- EXERCISE REQUIREMENTS -
Return each line of the listing that follows in which the string "linecap" can be found.

- EXERCISE INPUTS -
▬▬▬▬▬▬

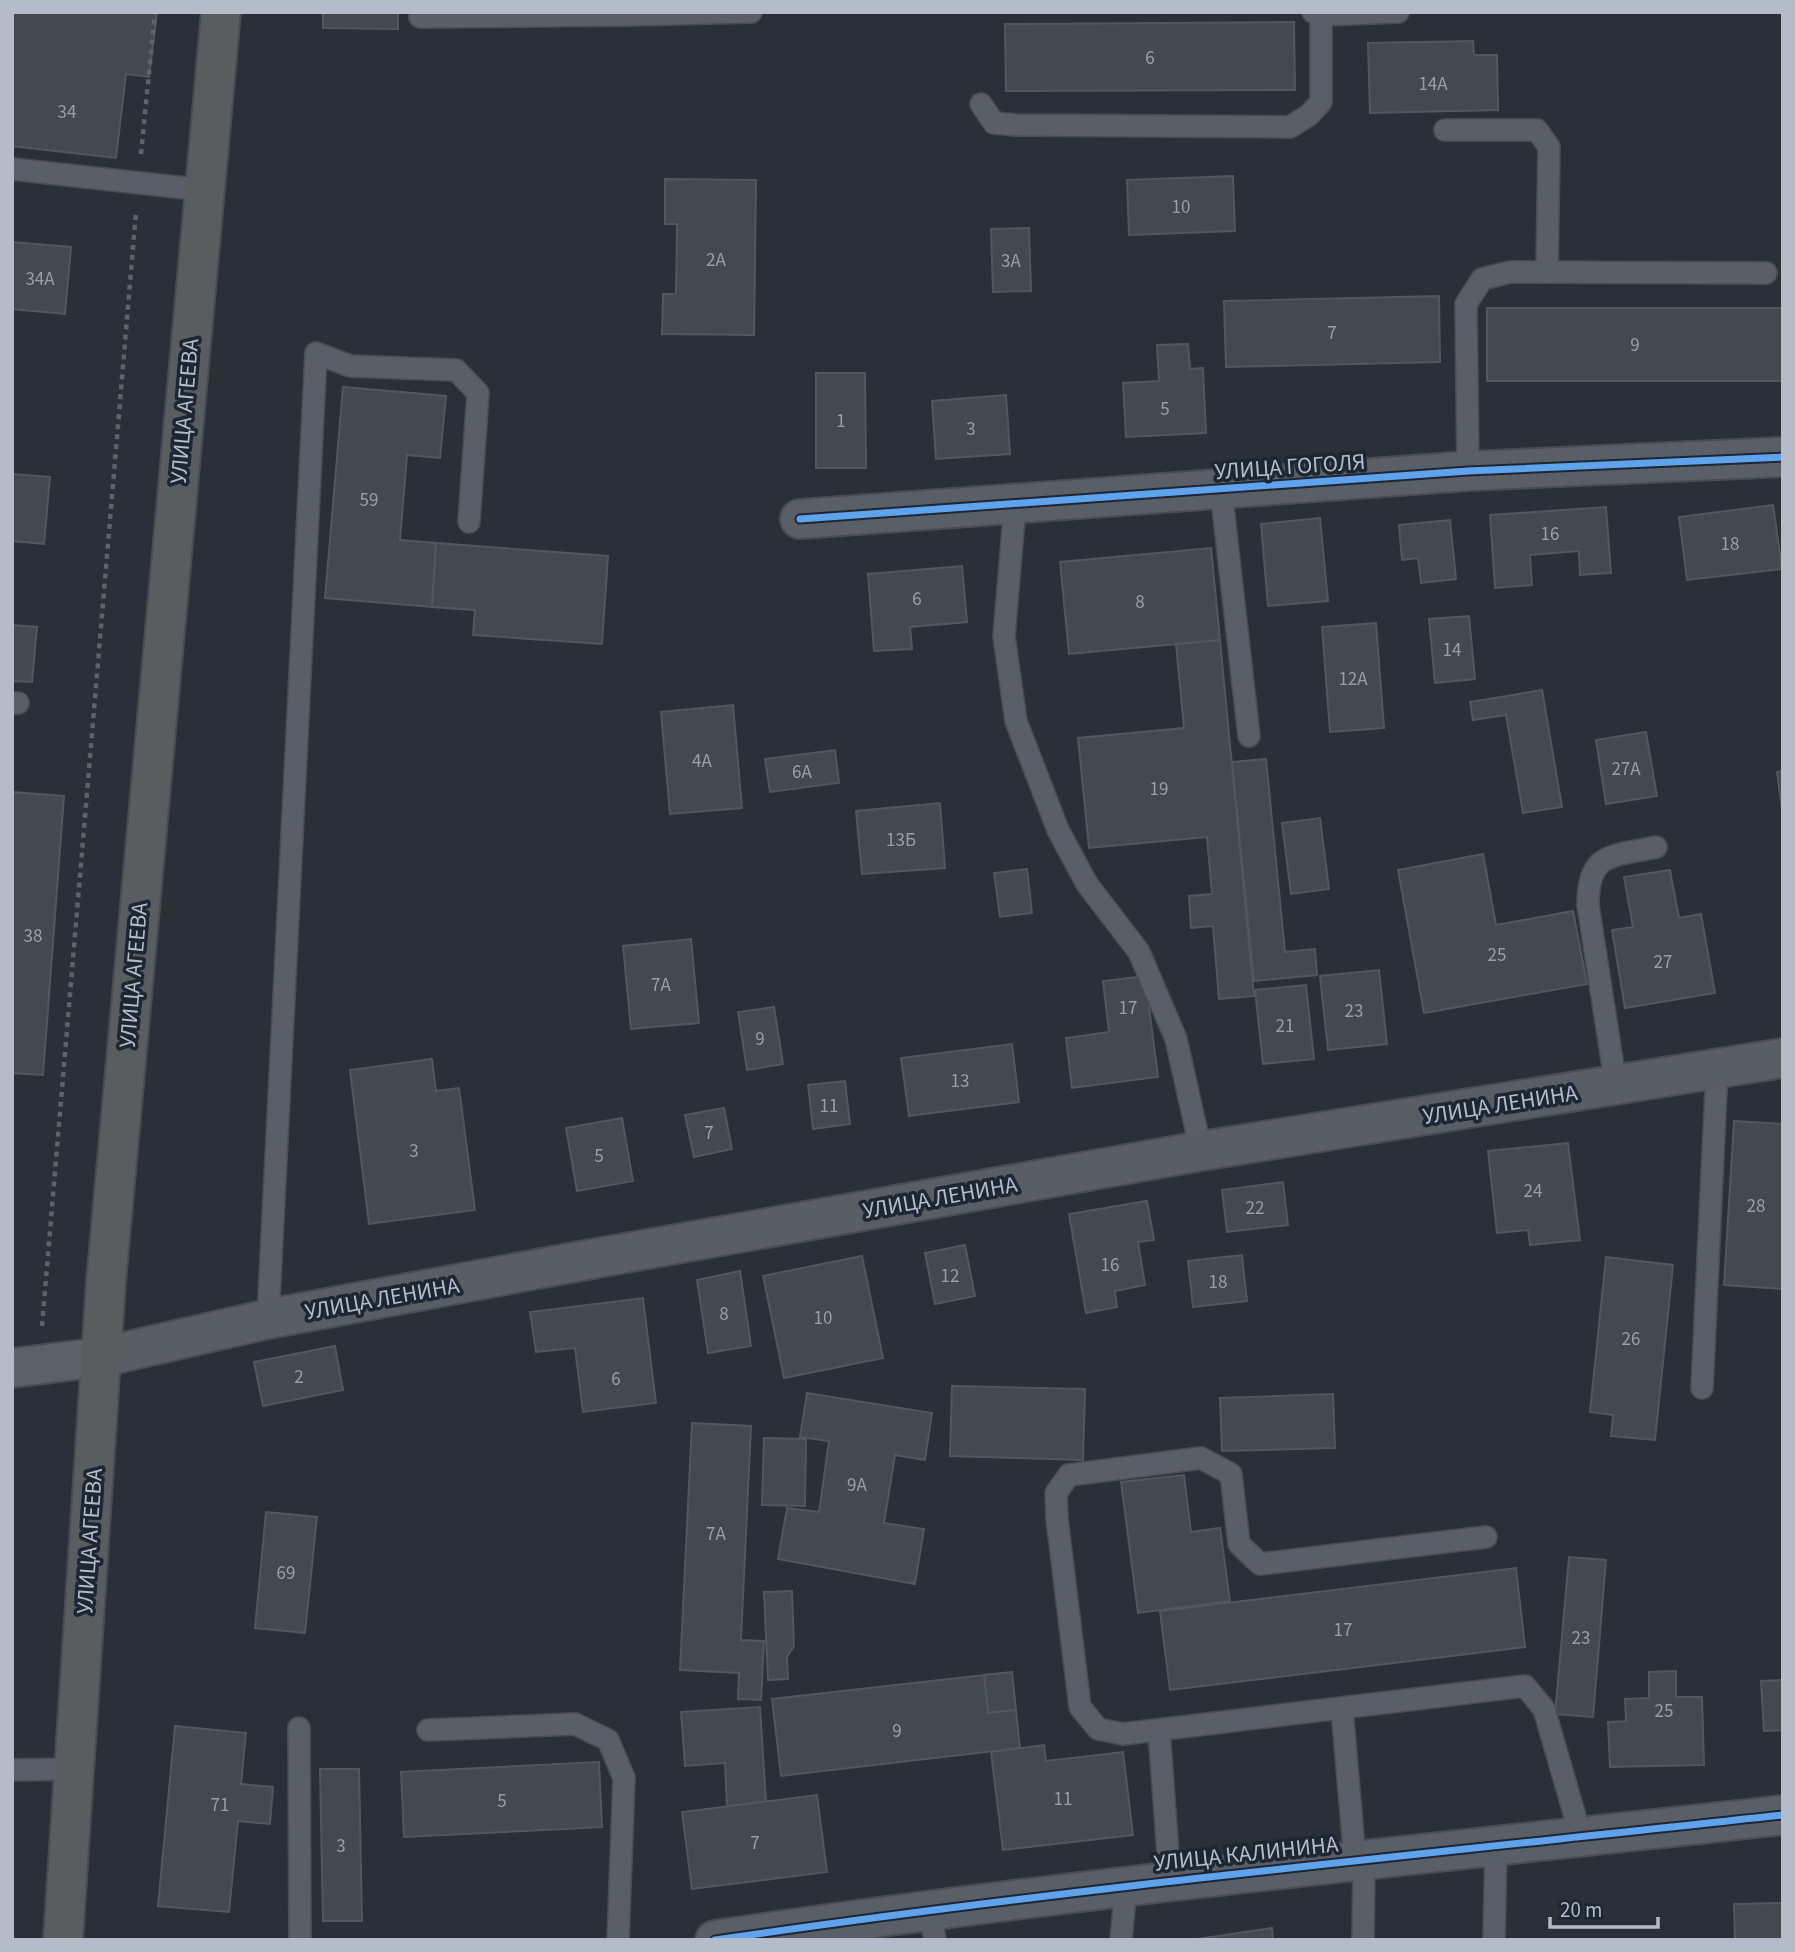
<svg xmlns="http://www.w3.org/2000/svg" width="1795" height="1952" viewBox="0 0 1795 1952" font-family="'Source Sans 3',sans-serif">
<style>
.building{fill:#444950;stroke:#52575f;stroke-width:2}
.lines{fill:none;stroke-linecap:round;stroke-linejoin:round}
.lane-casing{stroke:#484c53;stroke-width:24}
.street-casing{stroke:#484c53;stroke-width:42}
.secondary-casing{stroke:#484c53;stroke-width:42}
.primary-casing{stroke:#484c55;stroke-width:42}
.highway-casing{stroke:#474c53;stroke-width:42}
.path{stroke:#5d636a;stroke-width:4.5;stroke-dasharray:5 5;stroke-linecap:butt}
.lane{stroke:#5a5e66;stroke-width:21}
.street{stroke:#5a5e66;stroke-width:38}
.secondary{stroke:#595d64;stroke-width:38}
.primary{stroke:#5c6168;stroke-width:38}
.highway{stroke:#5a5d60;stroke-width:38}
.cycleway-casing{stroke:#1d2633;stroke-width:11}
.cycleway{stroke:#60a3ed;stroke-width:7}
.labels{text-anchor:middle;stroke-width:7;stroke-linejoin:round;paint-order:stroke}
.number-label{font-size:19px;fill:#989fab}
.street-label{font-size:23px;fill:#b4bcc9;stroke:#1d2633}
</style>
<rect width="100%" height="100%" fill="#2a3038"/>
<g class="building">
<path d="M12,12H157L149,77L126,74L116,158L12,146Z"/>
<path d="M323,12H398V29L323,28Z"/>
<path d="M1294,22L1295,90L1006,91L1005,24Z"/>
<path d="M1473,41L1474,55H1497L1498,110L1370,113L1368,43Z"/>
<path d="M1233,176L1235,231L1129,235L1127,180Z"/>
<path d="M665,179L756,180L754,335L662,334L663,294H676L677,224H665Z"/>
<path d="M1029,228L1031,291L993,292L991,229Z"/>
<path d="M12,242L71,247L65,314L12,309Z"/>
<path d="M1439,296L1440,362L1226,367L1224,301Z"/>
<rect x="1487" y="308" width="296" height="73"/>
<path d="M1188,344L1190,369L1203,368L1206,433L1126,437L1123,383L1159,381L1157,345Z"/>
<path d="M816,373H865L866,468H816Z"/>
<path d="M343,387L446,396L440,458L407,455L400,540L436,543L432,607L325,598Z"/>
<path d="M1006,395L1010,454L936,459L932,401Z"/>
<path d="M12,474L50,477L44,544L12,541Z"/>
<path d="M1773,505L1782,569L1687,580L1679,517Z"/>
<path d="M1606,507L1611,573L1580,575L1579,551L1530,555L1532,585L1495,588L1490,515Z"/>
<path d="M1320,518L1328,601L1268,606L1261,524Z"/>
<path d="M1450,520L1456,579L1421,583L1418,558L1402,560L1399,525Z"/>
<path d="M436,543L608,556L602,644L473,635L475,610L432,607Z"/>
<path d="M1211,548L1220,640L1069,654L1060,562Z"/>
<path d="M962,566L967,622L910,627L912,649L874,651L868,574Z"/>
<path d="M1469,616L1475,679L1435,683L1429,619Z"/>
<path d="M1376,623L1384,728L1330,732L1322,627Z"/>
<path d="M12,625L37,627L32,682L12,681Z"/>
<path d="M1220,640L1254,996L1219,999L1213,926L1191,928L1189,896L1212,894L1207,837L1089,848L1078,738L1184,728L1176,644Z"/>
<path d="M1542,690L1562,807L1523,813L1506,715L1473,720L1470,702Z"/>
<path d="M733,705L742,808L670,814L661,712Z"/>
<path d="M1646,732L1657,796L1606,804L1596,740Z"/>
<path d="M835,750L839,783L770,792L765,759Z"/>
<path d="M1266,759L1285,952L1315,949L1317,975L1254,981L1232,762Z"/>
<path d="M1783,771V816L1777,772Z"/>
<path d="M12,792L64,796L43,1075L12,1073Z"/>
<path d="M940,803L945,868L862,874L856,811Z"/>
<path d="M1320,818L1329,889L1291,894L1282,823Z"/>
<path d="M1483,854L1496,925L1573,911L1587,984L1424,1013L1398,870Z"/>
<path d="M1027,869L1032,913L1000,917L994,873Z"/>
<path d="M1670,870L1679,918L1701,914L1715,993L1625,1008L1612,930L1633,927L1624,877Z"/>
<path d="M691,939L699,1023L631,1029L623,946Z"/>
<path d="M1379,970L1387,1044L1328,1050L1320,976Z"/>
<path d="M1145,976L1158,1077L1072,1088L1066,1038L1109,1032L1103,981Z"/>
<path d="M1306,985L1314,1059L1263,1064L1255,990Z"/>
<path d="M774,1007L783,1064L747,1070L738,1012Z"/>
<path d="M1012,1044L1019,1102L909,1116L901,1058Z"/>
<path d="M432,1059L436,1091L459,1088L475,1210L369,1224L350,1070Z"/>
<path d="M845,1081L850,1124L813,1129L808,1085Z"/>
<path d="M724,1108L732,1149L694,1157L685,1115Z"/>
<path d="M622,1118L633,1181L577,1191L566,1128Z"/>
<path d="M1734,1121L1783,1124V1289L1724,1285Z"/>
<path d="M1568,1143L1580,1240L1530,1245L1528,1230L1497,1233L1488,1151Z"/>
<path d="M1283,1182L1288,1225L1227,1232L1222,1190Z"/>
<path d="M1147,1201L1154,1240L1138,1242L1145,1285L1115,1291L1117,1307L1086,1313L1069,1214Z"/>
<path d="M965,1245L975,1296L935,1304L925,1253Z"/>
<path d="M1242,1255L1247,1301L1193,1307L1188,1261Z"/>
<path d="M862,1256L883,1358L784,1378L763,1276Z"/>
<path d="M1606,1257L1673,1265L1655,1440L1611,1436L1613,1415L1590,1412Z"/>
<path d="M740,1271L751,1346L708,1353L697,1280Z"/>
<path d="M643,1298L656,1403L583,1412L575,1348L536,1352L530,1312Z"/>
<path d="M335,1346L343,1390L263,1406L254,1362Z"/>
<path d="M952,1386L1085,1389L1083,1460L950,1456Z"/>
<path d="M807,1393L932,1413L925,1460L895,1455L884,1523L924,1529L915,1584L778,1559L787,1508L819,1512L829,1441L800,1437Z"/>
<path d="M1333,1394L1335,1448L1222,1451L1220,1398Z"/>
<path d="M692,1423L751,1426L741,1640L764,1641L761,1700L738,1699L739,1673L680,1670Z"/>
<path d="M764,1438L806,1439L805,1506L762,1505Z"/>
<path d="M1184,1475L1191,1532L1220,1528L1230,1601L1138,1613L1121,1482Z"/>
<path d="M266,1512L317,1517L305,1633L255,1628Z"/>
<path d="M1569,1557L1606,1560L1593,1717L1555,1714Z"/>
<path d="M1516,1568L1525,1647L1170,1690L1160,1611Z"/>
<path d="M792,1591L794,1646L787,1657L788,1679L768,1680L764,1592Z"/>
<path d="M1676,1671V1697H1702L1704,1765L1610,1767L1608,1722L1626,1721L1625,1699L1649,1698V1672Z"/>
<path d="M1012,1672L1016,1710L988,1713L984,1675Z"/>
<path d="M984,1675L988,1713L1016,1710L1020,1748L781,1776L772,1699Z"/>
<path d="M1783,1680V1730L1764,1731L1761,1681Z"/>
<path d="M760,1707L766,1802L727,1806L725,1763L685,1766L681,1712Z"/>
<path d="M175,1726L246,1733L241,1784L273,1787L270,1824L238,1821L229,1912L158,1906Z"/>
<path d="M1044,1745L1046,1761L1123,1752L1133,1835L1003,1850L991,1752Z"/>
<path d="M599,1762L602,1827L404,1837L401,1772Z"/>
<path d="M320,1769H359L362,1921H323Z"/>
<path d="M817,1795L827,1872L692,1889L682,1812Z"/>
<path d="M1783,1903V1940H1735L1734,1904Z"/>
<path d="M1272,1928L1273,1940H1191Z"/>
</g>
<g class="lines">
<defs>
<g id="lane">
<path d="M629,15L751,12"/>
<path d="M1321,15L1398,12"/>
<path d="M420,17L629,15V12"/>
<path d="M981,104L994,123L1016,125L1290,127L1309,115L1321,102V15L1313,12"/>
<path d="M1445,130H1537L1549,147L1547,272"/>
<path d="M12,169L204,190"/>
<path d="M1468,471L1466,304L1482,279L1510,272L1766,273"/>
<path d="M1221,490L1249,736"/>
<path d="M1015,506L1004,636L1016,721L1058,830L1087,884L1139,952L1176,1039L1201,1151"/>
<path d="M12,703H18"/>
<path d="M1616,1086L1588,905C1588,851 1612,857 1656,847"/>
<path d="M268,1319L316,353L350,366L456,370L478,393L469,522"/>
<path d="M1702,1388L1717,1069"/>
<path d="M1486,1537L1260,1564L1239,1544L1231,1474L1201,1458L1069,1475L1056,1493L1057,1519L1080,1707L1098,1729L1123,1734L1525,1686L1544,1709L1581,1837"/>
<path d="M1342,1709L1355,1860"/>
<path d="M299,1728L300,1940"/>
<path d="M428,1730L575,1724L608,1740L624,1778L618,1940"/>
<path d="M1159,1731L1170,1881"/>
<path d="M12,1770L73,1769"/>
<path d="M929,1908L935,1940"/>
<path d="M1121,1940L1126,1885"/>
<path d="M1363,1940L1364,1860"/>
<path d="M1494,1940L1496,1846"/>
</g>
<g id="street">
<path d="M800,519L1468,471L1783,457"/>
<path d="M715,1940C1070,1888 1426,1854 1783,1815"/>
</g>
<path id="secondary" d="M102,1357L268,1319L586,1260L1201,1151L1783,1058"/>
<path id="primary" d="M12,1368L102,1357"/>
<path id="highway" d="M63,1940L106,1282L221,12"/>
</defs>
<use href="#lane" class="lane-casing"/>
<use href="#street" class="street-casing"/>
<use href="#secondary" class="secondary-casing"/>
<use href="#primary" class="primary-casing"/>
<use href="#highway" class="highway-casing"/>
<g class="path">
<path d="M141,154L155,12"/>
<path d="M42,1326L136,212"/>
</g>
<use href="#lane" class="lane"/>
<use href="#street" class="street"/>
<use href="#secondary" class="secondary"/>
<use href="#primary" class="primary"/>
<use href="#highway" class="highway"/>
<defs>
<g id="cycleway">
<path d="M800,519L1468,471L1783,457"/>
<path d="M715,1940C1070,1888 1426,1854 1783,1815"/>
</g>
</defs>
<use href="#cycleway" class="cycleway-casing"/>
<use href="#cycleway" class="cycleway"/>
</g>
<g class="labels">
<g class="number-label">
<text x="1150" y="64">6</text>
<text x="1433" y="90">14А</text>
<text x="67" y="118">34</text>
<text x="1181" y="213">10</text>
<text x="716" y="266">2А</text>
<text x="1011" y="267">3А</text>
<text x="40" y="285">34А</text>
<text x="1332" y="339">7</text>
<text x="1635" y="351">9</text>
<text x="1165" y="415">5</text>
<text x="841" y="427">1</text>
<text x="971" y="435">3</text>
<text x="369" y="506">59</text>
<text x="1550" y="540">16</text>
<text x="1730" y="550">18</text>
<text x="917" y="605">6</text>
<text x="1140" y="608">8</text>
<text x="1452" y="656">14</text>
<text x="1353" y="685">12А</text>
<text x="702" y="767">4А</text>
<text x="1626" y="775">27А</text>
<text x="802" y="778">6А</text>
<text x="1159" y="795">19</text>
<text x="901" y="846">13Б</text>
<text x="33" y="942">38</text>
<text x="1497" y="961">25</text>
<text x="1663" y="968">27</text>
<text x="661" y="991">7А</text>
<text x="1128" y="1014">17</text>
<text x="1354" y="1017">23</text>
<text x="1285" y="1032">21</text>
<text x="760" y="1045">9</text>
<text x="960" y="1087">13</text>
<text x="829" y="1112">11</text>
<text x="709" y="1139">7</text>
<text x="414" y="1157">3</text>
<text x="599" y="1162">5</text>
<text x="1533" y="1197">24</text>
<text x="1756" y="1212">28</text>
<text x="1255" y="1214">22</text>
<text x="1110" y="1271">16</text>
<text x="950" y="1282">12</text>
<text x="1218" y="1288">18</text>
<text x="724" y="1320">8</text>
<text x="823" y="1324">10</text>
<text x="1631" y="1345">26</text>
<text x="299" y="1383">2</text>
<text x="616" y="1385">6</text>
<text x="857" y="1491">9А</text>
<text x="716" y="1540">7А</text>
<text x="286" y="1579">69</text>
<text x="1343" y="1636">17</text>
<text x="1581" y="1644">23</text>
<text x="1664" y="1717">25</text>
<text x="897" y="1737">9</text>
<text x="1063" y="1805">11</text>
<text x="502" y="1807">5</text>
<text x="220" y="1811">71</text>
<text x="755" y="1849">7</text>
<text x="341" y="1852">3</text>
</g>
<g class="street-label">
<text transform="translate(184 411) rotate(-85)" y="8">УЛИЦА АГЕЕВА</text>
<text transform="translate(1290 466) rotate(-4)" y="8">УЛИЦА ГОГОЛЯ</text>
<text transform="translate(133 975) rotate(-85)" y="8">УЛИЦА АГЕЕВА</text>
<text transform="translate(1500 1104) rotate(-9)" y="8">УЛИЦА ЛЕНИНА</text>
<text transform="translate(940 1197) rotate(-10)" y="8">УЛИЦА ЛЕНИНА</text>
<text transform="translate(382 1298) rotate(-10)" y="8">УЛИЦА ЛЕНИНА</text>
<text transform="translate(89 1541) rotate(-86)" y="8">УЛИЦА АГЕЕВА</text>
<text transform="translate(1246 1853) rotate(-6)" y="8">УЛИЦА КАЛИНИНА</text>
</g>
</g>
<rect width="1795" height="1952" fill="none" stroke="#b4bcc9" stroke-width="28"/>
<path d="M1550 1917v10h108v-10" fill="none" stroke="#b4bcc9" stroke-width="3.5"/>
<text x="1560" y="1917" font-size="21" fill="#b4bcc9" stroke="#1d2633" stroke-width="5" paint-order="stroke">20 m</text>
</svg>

▬▬▬▬▬▬

- FINAL ANSWER -
.lines{fill:none;stroke-linecap:round;stroke-linejoin:round}
.path{stroke:#5d636a;stroke-width:4.5;stroke-dasharray:5 5;stroke-linecap:butt}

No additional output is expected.